The ITIA believe Halep's actions were intentional, but with the Romanian saying otherwise the case opens the door to the complex world of doping controls.

"The issue for me is the anti-doping structure, this zero tolerance policy and strict liability. So if it's in your sample, you are responsible no matter how it got there," Dr. April Henning, an anti-doping expert, author and assistant professor of Sport Management at Heriot-Watt University in Scotland, told DW.

"Is it possible that it was in a supplement that was contaminated? Yes, of course it is, we know that contamination happens frequently," she said.

"A lot of this sport rhetoric seems like anyone who tests positive is painted with the same brush. So if it's unintentional, it doesn't matter, you're still horrible, morally corrupt, a bad person, a terrible athlete and you're cheating. And it's much more nuanced than that," she added.

Anti-doping agencies do give athletes a list of banned substances and have improved education for athletes, but a lack of clarity remains.

"Have you looked at the list lately? It's massive and there are things that aren't even listed on there that are included in these very broad categories. And, you know, if you're an athlete and you don't have a degree in chemistry, this can be really, really difficult to understand," said Henning.

Guilty from the start?

Many will now consider Halep a doper, a cheat. Perhaps that is the case, but perhaps not.
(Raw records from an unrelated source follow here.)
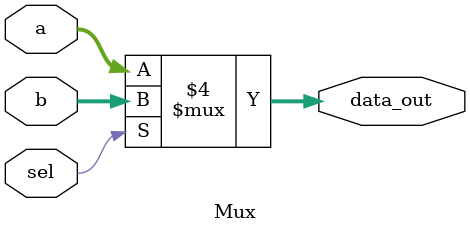
<source format=v>
`timescale 1ns / 1ps

module Mux
(
input [63:0] a,
input [63:0] b,
input sel,
output reg [63:0] data_out
);
//assign data_out = sel? b:a ;
always @ (a, b, sel)
begin
if (!sel)
data_out = a;
else
data_out = b;
end
endmodule





//`timescale 1ns / 1ps


//module Mux
//(
//input [63:0] a,
//input [63:0] b,
//input sel,
//output reg [63:0]data_out
//);
////assign data_out = sel? b:a ;
//always @ (a, b, sel)
//begin
//if (!sel)
//data_out = a;
//else
//data_out = b;
//end
//endmodule

</source>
"If they try to mount a defense, they're sort of told your evidence doesn't matter if it's not a WADA [World Anti-Doping Agency] accredited lab or it's not an unopened container from the same batch, but then what is their defense?" asked Henning.

"There's a barrier to having anybody else look into it. You can't take a case outside of CAS, so what option do athletes who are accused have? Whether or not she intentionally used it, I don't really care — the process should be a bit fairer. Everyone deserves a defense."

Simona Halep strikes a tennis ball
Simona Halep may be facing the end of her careerImage: picture-alliance/AP Photo/M. Euler

The lack of knowledge around levels of a substance poses another issue, with the zero-tolerance policy again perceived to be part of the problem.

"I don't think that people really understand how a lot of testing works and what they're looking for," said Henning. "The tiny, tiny concentrations that they can detect might have no functional role in the body and physiologically make no difference whether or not you have it. But then there's also the question of whether they even know what a functional level is? Because loads of the things that are banned haven't really been thoroughly researched for enhancement purposes. So we don't know if it is a case of contamination, it's just zero tolerance."

Research is a major part of the problem. Henning, who has done some work for WADA, is frustrated by the lack of prevalence studies, those designed to estimate the frequency of a health event in the population at a point in time or over a short period of time.

"Painting one sport as clean and another as dirty is tricky because the perfect, honest answer is that there is a lack of prevalence studies," she said, adding that the World Anti-Doping Agency has a research budget that they use to actually contract researchers. "But they have not invested in prevalence studies."

More data, sport-specific lists needed

An imperfect system won't be changed overnight, but collecting more data, creating sport-specific banned substances rather than one generic list, which is the case for all WADA signatories, and introducing threshold levels are changes Henning believes could be beneficial.

"What is the threshold for Roxadustat? Where is the data and information that tells us at what level it either becomes performance-enhancing or unsafe?" she said.

The world of anti-doping has come a long way since amphetamines, but in a more globalized, wealthier sports world the controls to make a sport fairer need to match the times.